Jokowi menyebut, berkaca dari kasus itu, dirinya meminta agar Otoritas Jasa Keuangan (OJK) untuk memastikan produk asuransi, investasi hingga umrah yang ditawarkan harus aman dan tidak merugikan bagi masyarakat.
Bukan tanpa alasan, Jokowi mengungkapkan banyak korban menangis akibat mengalami kerugian buntut kasus investasi tersebut.
Hal ini diketahui Jokowi ketika melakukan kunjungan ke sejumlah lokasi.
"Indosurya, Wanaartha, unit link. Ini harus mikro satu-satu diikuti karena rakyat yang nangis, rakyat itu hanya minta satu; duit saya balik, uang saya balik."
Baca juga: Mencari Keadilan Publik di Kasus Indosurya Sekaligus Menjaga Marwah MA
"Karena waktu saya ke Tanah Abang, (korban) menangis semua karena banyak yang kena itu.
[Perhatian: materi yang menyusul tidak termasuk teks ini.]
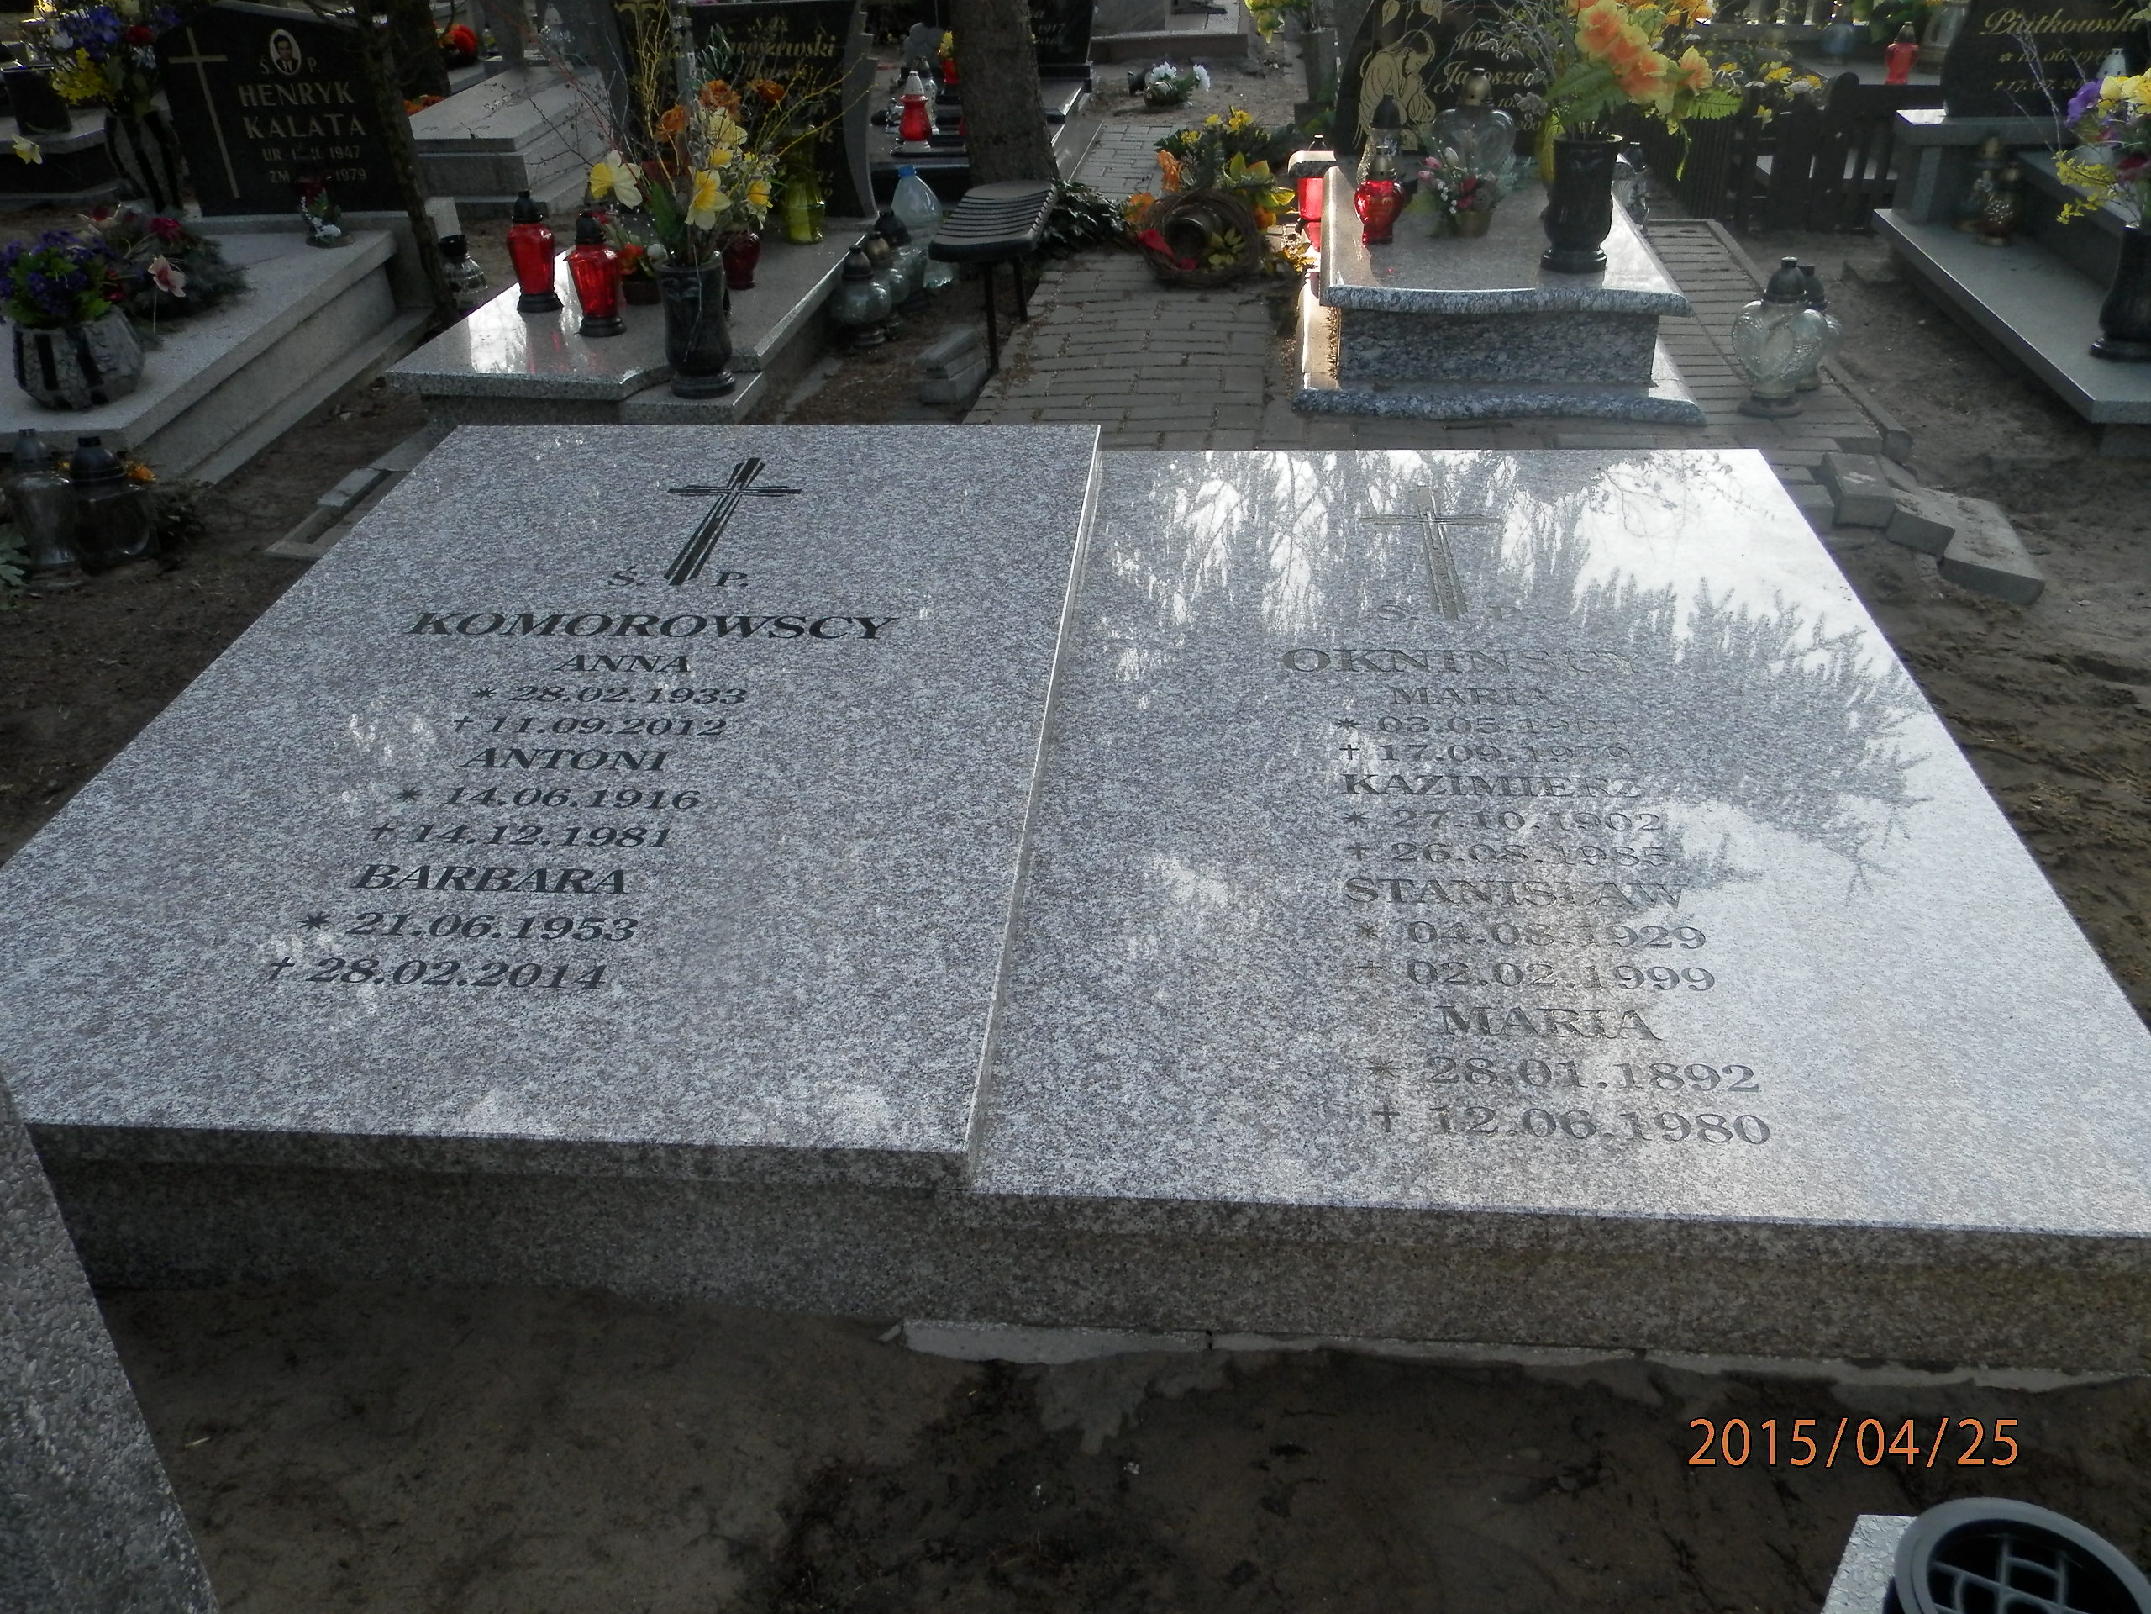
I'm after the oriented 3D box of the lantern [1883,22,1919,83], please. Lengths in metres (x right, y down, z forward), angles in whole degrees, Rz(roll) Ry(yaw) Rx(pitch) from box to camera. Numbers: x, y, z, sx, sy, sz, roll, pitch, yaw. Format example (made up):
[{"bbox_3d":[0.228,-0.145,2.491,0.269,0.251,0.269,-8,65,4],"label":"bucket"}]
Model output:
[{"bbox_3d":[2.882,-2.614,6.055,0.121,0.203,0.103,3,30,8],"label":"lantern"}]

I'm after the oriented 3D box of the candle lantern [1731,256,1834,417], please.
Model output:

Waktu di Imlek juga sama, nangis-nangis itu juga, di Surabaya nangis-nangis itu juga," tuturnya, dikutip dari YouTube Sekretariat Presiden.
Jokowi juga meminta OJK untuk menjalankan fungsi pengawasan ke industri jasa keuangan dengan lebih detail demi terlindungnya masyarakat dari produk-produk investasi yang merugikan.
Hal itu, sambungnya, agar masyarakat tetap menaruh kepercayaan terhadap industri jasa keuangan.
Namun, jika OJK tidak melakukan fungsi pengawasan dengan ketat, maka akan berdampak besar terhadap ekonomi Indonesia.
Mantan Wali Kota Solo itu pun mengambil contoh kasus miliarder asal India, Gautam Adani, yang harus kehilangan hartanya hingga Rp 1.800 trilun hanya dalam sepekan.
Hilangnya harta Gautam tersebut buntut laporan Hindenburg Research yang dirilis pada 24 Januari 2023.
Berdasarkan laporan tersebut, perusahaan milik Gautam dinyatakan telah melakukan penipuan dan manipulasi saham.
Dengan peristiwa tersebut, Jokowi pun menyoroti hilangnya seperempat Produk Domestik Bruto (PDB) buntut lenyapnya harta Gautam sebesar Rp 1.800 triliun.